A cricketer can throw a ball to a maximum horizontal distance of 100m. With the same speed how much high above the ground can the cricketer throw the same ball?

To solve the problem, we need to determine how high a cricketer can throw a ball when it is thrown with the same speed used to achieve a maximum horizontal distance of 100 meters. ### Step-by-Step Solution: 1. **Understanding the Maximum Range**: The maximum horizontal distance (range) for projectile motion is achieved when the projectile is thrown at an angle of 45 degrees.

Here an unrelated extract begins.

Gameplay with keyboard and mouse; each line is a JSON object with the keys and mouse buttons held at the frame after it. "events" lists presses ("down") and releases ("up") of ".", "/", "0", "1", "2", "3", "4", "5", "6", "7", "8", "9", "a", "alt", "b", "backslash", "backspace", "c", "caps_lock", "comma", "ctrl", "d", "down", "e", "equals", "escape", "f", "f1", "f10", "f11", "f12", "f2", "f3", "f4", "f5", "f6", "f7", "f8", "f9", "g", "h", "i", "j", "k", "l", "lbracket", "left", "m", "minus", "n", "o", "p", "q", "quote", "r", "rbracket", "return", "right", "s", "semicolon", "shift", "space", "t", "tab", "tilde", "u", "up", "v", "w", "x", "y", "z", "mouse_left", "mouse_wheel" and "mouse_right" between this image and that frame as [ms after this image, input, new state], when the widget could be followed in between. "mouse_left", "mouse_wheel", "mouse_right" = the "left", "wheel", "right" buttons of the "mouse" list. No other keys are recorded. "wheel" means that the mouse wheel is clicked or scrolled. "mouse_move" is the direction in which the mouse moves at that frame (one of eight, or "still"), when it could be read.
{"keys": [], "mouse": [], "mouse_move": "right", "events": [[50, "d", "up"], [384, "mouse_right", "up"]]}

The formula for the range \( R \) is given by: \[ R = \frac{v_0^2 \sin(2\theta)}{g} \] where \( v_0 \) is the initial velocity, \( \theta \) is the angle of projection, and \( g \) is the acceleration due to gravity (approximately \( 10 \, \text{m/s}^2 \)). 2. **Substituting Values**: Since the angle \( \theta = 45^\circ \), we have: \[ \sin(90^\circ) = 1 \] Therefore, the formula simplifies to: \[ R = \frac{v_0^2}{g} \] Given that the range \( R = 100 \, \text{m} \), we can set up the equation: \[ 100 = \frac{v_0^2}{10} \] 3. **Solving for Initial Velocity \( v_0 \)**: Rearranging the equation to solve for \( v_0^2 \): \[ v_0^2 = 1000 \] Taking the square root gives: \[ v_0 = 10\sqrt{10} \, \text{m/s} \] 4. **Calculating Maximum Height**: The maximum height \( h_{\text{max}} \) that can be achieved when throwing the ball vertically is given by the formula: \[ h_{\text{max}} = \frac{v_0^2}{2g} \] Substituting \( v_0^2 = 1000 \) and \( g = 10 \): \[ h_{\text{max}} = \frac{1000}{2 \times 10} = \frac{1000}{20} = 50 \, \text{m} \] 5. **Final Answer**: The maximum height above the ground that the cricketer can throw the ball is: \[ h_{\text{max}} = 50 \, \text{m} \]